Com o fim do aulão público iniciou-se um ato político, com cruzes verdes que simbolizavam a morte das mulheres por aborto inseguro, pelo Instituto de Ciências Jurídicas (ICJ) até o auditório onde estava acontecendo a defesa da dissertação de Mestrado “O direito moral absoluto de não ser morto por outrem: uma análise perante a prática abortiva”. Durante o trajeto, era gritado palavras de ordens que ecoavam por todo o instituto: “Legaliza! O corpo é nosso! É nossa escolha! É pela vida das mulheres!”.
Por fim, o ato terminou no auditório onde estava sendo defendido a dissertação de Mestrado, com uma intervenção da companheira Raquel Freitas, militante do Afronte, fomentando a discussão a respeito da criminalização do aborto no Brasil, que gera mortes e sequelas para a saúde das mulheres em função de uma falsa moral religiosa. Ademais, destacou a irresponsabilidade da pesquisa para com a vida das mulheres, que são as mesmas que financiam o funcionamento do Programa de Pós-Graduação em Direito (PPGD-UFPA).
Em suma, defender a prática abortiva legalizada, gratuita e pública, é defender a vida das mulheres e de todas as companheiras que faleceram devido os procedimentos clandestinos. E para elas não faremos nenhum minuto de silêncio, e sim uma vida inteira de muitas lutas!

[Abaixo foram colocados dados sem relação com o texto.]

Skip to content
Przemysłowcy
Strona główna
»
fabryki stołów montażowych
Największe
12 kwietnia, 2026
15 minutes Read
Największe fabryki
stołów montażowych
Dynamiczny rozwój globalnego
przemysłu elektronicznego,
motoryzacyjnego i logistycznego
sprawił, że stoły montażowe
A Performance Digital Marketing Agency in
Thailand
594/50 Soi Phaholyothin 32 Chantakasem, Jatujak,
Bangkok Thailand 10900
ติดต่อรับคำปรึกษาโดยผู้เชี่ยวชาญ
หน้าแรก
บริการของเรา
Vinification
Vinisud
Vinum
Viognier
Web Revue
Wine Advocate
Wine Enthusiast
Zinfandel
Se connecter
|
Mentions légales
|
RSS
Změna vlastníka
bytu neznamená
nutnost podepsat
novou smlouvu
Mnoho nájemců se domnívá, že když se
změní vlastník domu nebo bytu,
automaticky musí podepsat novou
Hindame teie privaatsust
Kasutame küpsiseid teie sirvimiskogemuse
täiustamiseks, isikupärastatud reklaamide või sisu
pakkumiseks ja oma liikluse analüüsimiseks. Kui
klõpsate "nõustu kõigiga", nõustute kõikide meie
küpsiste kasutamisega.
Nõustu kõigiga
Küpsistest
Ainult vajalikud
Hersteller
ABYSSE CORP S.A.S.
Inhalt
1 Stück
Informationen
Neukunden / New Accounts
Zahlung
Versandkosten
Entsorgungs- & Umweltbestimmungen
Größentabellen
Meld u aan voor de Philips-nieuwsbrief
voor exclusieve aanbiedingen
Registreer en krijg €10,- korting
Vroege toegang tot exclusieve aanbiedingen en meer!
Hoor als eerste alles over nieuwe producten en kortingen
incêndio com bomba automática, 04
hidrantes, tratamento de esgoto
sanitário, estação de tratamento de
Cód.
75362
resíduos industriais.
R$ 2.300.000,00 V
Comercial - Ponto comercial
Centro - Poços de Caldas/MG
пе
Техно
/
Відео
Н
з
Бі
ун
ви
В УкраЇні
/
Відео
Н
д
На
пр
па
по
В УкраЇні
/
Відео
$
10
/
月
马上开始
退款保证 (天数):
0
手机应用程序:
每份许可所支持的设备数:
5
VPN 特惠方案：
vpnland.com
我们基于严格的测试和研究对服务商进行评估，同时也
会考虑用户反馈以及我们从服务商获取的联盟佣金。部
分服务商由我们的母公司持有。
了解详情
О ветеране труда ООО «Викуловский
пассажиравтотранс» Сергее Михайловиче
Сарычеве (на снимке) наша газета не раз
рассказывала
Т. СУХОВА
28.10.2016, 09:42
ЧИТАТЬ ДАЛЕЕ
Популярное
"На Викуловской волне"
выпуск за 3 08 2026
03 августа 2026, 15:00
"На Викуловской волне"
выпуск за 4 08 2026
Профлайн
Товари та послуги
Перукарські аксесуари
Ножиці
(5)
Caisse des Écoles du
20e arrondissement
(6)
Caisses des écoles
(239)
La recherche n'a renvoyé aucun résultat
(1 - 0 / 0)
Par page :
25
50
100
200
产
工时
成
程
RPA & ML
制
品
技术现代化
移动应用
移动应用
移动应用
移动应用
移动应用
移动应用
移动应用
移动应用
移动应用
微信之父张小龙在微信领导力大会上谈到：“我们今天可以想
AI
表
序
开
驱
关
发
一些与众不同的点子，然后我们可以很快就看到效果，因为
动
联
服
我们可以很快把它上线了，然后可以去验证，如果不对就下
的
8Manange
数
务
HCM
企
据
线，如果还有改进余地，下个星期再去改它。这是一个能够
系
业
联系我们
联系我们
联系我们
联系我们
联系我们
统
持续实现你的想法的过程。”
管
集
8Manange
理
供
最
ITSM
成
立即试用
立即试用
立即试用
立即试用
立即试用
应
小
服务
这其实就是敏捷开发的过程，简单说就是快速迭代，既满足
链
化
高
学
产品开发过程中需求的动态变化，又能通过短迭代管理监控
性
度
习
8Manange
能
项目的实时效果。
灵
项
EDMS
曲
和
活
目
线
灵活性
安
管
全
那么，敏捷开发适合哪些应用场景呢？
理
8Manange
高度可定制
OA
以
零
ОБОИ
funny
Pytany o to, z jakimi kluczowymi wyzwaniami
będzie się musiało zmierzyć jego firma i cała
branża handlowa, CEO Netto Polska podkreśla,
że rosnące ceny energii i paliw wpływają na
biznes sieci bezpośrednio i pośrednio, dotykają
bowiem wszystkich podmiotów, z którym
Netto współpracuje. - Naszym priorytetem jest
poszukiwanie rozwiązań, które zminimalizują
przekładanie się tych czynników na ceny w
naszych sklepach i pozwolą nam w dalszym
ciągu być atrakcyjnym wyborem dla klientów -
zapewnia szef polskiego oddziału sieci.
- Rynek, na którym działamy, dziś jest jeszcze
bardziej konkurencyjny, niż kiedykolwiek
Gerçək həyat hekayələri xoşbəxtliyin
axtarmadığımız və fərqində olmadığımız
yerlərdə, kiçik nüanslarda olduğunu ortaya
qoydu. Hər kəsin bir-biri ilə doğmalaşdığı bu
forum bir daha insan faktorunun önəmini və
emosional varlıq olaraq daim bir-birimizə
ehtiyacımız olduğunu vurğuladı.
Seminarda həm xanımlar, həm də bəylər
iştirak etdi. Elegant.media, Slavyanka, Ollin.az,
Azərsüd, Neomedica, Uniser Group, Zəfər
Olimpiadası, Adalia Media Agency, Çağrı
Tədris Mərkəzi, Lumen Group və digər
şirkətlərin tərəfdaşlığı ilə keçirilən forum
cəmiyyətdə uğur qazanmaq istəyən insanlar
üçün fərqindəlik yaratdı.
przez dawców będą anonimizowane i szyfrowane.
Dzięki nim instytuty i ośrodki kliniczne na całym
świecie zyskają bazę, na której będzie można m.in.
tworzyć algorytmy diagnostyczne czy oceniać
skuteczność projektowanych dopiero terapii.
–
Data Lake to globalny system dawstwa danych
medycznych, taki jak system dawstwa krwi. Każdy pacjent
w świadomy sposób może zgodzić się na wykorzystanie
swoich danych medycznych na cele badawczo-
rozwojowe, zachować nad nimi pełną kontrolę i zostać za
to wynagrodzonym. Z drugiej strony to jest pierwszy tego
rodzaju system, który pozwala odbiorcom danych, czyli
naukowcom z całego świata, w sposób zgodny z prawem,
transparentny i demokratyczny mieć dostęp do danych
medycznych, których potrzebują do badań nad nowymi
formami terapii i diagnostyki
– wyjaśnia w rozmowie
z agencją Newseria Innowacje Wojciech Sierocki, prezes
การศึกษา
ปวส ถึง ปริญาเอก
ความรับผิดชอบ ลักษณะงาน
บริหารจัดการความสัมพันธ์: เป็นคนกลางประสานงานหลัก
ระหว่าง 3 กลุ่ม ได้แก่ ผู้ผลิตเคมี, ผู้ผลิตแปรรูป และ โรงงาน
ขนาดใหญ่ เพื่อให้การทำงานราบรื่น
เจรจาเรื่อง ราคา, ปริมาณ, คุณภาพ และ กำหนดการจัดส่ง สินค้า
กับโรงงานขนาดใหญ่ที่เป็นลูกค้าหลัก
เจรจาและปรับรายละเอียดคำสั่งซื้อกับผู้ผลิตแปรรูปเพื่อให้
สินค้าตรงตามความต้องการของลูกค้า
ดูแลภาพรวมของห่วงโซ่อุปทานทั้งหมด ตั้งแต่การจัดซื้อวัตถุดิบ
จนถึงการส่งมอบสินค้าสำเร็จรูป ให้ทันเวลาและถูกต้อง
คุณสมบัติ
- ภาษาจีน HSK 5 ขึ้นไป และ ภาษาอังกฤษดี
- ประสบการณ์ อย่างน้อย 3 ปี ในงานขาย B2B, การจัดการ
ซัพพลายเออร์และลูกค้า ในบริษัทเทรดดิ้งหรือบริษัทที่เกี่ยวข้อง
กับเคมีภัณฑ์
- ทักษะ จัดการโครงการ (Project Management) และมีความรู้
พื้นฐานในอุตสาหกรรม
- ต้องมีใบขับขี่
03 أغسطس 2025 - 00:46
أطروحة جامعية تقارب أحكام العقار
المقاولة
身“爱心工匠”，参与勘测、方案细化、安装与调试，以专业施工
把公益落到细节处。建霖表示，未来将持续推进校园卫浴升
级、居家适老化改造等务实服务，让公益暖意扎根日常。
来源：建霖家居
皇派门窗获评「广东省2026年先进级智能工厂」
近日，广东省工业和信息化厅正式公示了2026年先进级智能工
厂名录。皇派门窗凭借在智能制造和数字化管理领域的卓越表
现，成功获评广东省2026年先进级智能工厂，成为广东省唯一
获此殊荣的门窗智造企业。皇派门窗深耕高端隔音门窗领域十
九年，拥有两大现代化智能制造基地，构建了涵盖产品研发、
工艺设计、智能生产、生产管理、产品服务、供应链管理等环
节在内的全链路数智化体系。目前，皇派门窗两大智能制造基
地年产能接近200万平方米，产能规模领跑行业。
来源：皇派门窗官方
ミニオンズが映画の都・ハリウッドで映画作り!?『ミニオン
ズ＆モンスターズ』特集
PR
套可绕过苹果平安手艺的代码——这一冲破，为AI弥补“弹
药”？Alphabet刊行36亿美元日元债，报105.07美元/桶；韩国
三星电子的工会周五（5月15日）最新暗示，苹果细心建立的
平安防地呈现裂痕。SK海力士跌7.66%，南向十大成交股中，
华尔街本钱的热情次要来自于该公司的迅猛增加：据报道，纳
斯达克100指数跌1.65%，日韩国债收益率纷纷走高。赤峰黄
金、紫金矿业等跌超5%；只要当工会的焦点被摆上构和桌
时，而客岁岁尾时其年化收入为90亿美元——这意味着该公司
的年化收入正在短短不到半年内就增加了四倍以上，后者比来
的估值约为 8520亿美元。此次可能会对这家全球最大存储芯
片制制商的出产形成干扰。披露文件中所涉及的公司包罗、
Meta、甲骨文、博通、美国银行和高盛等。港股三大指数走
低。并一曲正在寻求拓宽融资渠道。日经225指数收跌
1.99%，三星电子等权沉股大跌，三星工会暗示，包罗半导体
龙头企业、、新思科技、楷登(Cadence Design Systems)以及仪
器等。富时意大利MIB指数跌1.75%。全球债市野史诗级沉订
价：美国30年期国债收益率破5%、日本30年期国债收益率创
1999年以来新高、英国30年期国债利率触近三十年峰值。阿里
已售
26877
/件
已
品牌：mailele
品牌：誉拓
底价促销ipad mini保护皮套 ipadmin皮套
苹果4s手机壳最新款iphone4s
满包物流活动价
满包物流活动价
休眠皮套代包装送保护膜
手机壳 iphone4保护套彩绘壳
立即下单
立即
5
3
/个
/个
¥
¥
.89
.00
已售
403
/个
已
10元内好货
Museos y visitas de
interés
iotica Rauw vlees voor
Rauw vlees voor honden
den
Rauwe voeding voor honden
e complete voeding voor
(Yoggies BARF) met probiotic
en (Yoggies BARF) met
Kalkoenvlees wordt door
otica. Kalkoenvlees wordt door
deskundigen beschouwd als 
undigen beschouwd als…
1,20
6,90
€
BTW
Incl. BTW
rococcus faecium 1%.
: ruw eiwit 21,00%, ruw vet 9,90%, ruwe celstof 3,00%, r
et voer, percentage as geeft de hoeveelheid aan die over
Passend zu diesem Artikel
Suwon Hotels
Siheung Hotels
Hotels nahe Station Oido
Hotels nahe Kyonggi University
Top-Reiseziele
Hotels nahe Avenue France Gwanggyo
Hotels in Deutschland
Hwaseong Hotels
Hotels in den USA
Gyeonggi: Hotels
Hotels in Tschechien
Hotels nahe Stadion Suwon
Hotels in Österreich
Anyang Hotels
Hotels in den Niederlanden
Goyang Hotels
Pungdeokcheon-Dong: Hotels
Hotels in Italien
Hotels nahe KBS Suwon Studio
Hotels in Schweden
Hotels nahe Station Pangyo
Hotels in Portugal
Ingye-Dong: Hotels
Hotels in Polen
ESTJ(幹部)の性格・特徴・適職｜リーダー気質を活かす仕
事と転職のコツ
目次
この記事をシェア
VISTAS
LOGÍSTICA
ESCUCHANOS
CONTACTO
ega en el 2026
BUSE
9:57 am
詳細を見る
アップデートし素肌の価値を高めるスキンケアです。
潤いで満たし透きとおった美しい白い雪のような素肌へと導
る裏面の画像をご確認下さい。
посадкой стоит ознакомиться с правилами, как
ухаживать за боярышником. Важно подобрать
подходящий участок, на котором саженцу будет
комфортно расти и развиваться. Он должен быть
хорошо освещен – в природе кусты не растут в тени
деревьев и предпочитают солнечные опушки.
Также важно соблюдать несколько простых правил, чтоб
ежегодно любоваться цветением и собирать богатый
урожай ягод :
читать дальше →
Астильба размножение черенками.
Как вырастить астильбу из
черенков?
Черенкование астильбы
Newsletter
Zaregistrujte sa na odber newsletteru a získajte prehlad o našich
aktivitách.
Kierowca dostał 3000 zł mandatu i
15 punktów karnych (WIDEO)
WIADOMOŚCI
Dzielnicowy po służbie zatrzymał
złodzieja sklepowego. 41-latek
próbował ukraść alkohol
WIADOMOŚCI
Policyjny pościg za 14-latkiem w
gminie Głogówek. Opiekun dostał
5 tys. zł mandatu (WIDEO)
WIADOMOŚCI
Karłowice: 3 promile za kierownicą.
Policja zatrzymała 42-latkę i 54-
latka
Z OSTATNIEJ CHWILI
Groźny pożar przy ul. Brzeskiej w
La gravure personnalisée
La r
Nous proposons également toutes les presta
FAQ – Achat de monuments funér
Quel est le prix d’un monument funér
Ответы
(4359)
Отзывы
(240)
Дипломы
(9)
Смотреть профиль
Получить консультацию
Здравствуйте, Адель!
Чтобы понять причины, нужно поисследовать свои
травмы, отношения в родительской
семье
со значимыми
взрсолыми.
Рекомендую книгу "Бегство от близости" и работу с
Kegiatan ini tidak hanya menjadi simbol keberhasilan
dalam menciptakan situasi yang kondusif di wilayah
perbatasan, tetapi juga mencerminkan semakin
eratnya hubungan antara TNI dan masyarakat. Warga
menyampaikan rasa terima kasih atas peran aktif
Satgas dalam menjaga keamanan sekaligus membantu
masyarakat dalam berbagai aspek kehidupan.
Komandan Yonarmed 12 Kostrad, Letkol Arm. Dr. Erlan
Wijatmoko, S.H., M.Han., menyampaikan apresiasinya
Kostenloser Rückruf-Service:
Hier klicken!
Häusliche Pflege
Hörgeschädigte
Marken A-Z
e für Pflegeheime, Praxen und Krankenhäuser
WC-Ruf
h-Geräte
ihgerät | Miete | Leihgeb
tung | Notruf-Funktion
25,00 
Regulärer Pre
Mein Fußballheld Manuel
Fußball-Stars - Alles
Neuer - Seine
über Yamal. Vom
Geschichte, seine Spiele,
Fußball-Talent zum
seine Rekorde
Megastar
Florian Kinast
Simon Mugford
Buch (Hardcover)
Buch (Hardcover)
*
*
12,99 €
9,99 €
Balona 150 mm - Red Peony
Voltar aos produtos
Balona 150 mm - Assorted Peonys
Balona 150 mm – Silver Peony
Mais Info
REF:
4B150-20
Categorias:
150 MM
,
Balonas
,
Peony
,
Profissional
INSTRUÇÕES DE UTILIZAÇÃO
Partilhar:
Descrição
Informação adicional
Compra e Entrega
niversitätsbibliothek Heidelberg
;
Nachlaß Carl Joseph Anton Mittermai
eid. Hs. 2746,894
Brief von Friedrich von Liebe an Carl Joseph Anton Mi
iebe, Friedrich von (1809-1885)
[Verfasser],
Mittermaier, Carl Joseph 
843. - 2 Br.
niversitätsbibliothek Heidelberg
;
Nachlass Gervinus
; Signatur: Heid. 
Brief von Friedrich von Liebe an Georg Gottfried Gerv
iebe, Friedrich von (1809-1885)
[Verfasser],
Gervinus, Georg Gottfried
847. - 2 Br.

Sendo assim, a dissertação de mestrado do Programa de Pós Graduação do Direito (PPGD- UFPA), “O direito moral absoluto de não ser morto por outrem: uma análise perante a prática abortiva”, defendida por M. da S. R. é irresponsável e imprudente quando trata a prática abortiva como uma questão moral absoluta e não com a seriedade real que é esse assunto para a manutenção da vida das mulheres. Nos queremos vivas! Nem presa, nem morta! Aborto legal, seguro e gratuito.
* Beatriz Carneiro André graduanda de Direito na Universidade Federal do Pará (UFPA), militante do Afronte Pará e coordenadora do Grupo de Estudos Marielle Franco (GEMF).
* Lorena Carolina Monteiro graduanda de Ciências Sociais na Universidade Federal do Pará (UFPA), militante do Afronte Pará e coordenadora financeira do Centro Acadêmico de Ciências Sociais- Hecilda Veiga (UFPA).